Cato's James A. Dorn explains very nicely the most recent attempts at currency intervention. They are these:
1. September 1985 Plaza Accord. A secret meeting among the Group of Five (US, Japan, Germany, Britain, and France.) They wanted to "coordinate intervention to lower the value of the dollar against the yen and deutsche mark." (Sound familiar? Just substitute "yen and yuan" today.) At the time, "the United States was running twin deficits, and there was pressure on its major trading partners to let their currencies appreciate with the hope that U.S. exports would be come more competitive." (Hmm. Same refrain, same tempo.)
At the time, the dollar was already losing value (another familiar chime), and the accord, if it had any effect at all, probably only sent the balancing tendency into disarray. (Also, Japan only half-heartedly went along with the intervention, and was side-stepping it, as you can see from the article, by "sterilizing" its dollar sales through U.S. treasury bill purchases.)
2. Early 1987 Paris, the Louvre Accord. Reversal of the above. The Agreement instructed the Bank of Japan to buy dollars with yen liquidity (cash that the Japanese central bank had pumped into the system.) This "[e]xcessive money growth helped create the bubble economy of the late 1980s." (Another familiar popping sound?) By going along with this, the Japanese "sacrificed monetary stability for the sake of exchange rate intervention designed to stimulate the export sector. When the BOJ applied the brakes in mid-1989, money and credit growth dropped sharply, and asset prices collapsed in 1990. Monetary disequilibrium continued to plague Japan-especially its financial sector-for the next decade." Any wonder China doesn't want to follow suit? (But they have gotten themselves into a similar situation as the Japanese with the pegging of their yuan and may be forced to by circumstances.
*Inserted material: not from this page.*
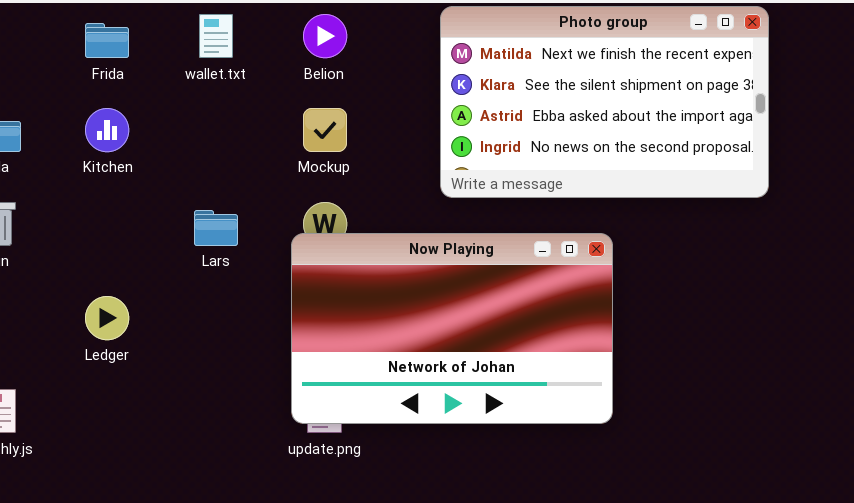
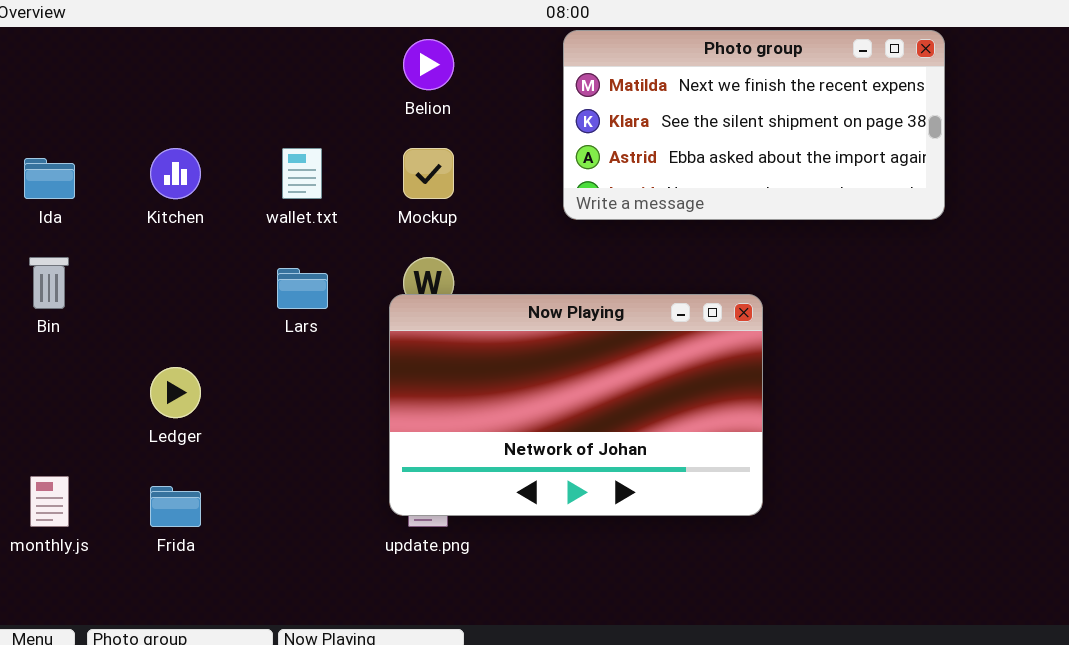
Photo group: [440,6,769,198] -> [563,30,945,220], resized
wallet.txt: [199,14,233,58] -> [282,148,322,199], moved
Frida: [85,23,129,58] -> [150,486,201,527], moved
We'll see.)
Other Asian countries also imitated these errors and caused the 1997 Asian financial crisis, according to this article.
In the 1980s, the US current account deficit was at 3.4 percent of GDP. Today, we are at 6.5 percent. The interventionists are getting antsy. William Cline of the Institute for International Economics is among them. He calculates that the yuan will have to rise 46 percent if it is to find its normal level. He believes that by trying to manipulate the exchange rates all together as nations, the participating countries could limit the global damages.
But as Dorn points out:
"The problems with such an approach are (1) it would be very difficult to get such a large group of countries to agree on the needed adjustments; (2) no one really knows what the optimal realignment of exchange rates should be; and (3) it would be costly to enforce such an agreement."
Dorn prefers the laissez-faire approach, whereby China sees the error of its ways through internal fiscal pressures (capital inflows leading to excessive money and credit growth leading to the appreciation of the yuan.) He encourages China to become more transparent, to free their capital markets and exchange rate regime, and to stop pegging their currency. The same advice would apply, I think, to the other Asian countries who are just as guilty of pegging.
The Great Unknown is: How much time do the Chinese have to wise up before the problem solves itself in a violent way?